Readers Write: Common Core tests do students a disservice

The Island Now

Yesterday, statewide standardized test results were released, showing that only 31 percent of third through eighth grade students tested in New York State “passed.” 

While many state officials were quick to remind parents that the new standardized tests reflect tougher standards rather than student performance, that concept is hard to explain to a fourth-grader who’s been told he failed. 

Following yesterday’s announcement, students and teachers alike will have to live with the sting of failure until the next test date. Until then – regardless of whatever pronouncements come from education bureaucrats – teachers will cope with pressure to do whatever it takes to raise the test scores.  

Students, regardless of how they fared on the test, will suffer as a result of this added pressure. Instead of giving that fourth-grader a chance to fall in love with a book, or work on mathematics problems at his or her own pace, teachers will be forced to “teach to the test.” 

The result – a generation of students who are expert in mastering test questions but lack any experience in, let alone passion for, real learning – will be a disaster for our state.

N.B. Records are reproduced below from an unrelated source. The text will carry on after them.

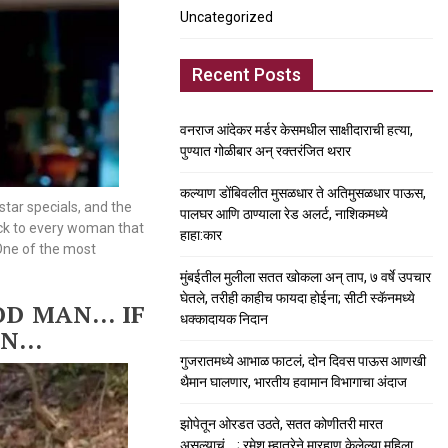
Uncategorized
Recent Posts
वनराज आंदेकर मर्डर केसमधील साक्षीदाराची हत्या,
पुण्यात गोळीबार अन् रक्तरंजित थरार
कल्याण डोंबिवलीत मुसळधार ते अतिमुसळधार पाऊस,
tar specials, and the
पालघर आणि ठाण्याला रेड अलर्ट, नाशिकमध्ये
eck to every woman that
हाहा:कार
 One of the most
मुंबईतील मुलीला सतत खोकला अन् ताप, ७ वर्षे उपचार
घेतले, तरीही काहीच फायदा होईना; सीटी स्कॅनमध्ये
OOD MAN…
IF
धक्कादायक निदान
AN…
गुजरातमध्ये आभाळ फाटलं, दोन दिवस पाऊस आणखी
थैमान घालणार, भारतीय हवामान विभागाचा अंदाज
झोपेतून ओरडत उठते, सतत कोणीतरी मारत
असल्याचं….; रमेश म्हात्रेने मारहाण केलेल्या महिला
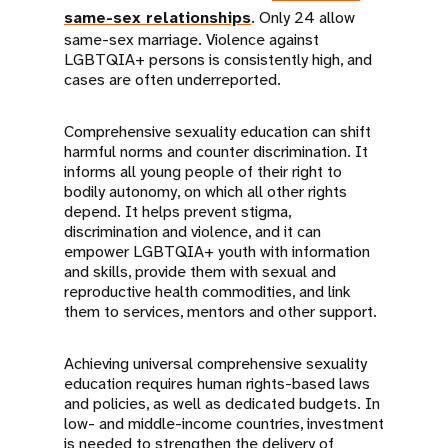
same-sex relationships
. Only 24 allow
same-sex marriage. Violence against
LGBTQIA+ persons is consistently high, and
cases are often underreported.
Comprehensive sexuality education can shift
harmful norms and counter discrimination. It
informs all young people of their right to
bodily autonomy, on which all other rights
depend. It helps prevent stigma,
discrimination and violence, and it can
empower LGBTQIA+ youth with information
and skills, provide them with sexual and
reproductive health commodities, and link
them to services, mentors and other support.
Achieving universal comprehensive sexuality
education requires human rights-based laws
and policies, as well as dedicated budgets. In
low- and middle-income countries, investment
is needed to strengthen the delivery of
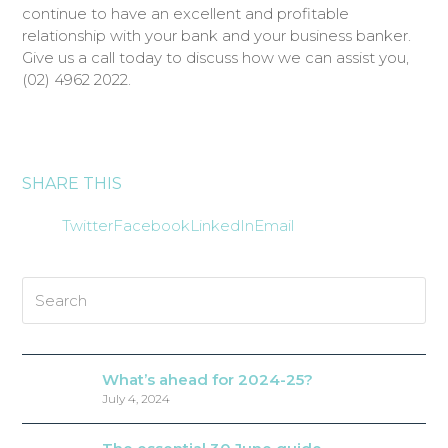
continue to have an excellent and profitable
relationship with your bank and your business banker.
Give us a call today to discuss how we can assist you,
(02) 4962 2022.
SHARE THIS
Twitter
Facebook
LinkedIn
Email
Search
What’s ahead for 2024-25?
July 4, 2024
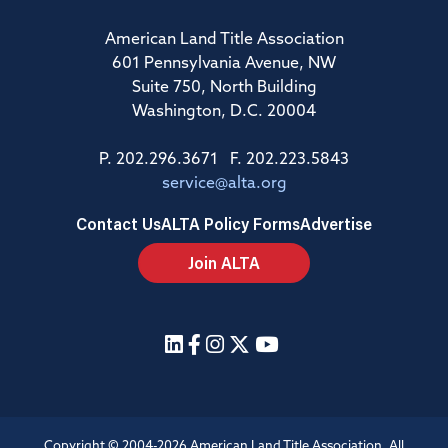
American Land Title Association
601 Pennsylvania Avenue, NW
Suite 750, North Building
Washington, D.C. 20004
P. 202.296.3671 F. 202.223.5843
service@alta.org
Contact Us
ALTA Policy Forms
Advertise
Join ALTA
Copyright © 2004-2026 American Land Title Association. All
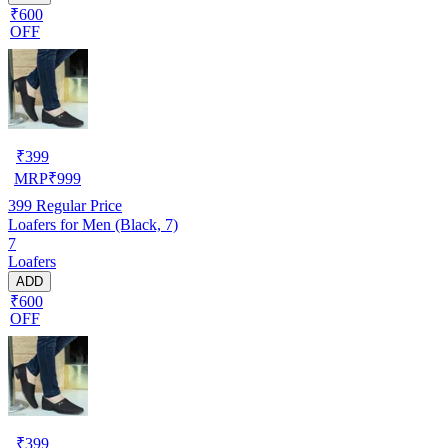
₹600
OFF
₹
399
MRP
₹
999
399
Regular Price
Loafers for Men (Black, 7)
7
Loafers
ADD
₹600
OFF
₹
399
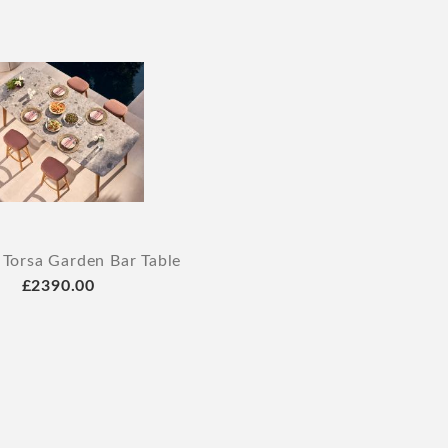
 Torsa Garden Bar Table
£2390.00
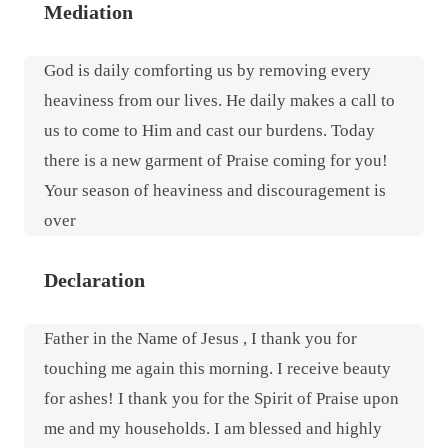
Mediation
God is daily comforting us by removing every
heaviness from our lives. He daily makes a call to
us to come to Him and cast our burdens. Today
there is a new garment of Praise coming for you!
Your season of heaviness and discouragement is
over
Declaration
Father in the Name of Jesus , I thank you for
touching me again this morning. I receive beauty
for ashes! I thank you for the Spirit of Praise upon
me and my households. I am blessed and highly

In forgetting that students and teachers are first and foremost human beings, we forget that, just like everyone else, those teachers and students react negatively to failure. 

No one wants to be told they’ve failed – and yet that’s exactly what we’re doing to 69 percent of students in New York State. 

Merely saying, “don’t worry, we just raised the bar,” won’t take away a student’s despair after being told he or she failed a test that they were previously told was so important. 

No matter how well intentioned the new standardized testing scheme was, it failed to take into consideration the human side of education. 

As a result, students will begin to see themselves in a starkly contrasted black and white: either you passed or failed, with no room for error.

When a young student is labeled a failure at such an early age, such a label causes irreparable harm. Standardized tests only serve to give bureaucrats numbers to crunch. It’s time to take a hard look at the new Common Core curriculum and ask whether our students and teachers deserve better. I think they do.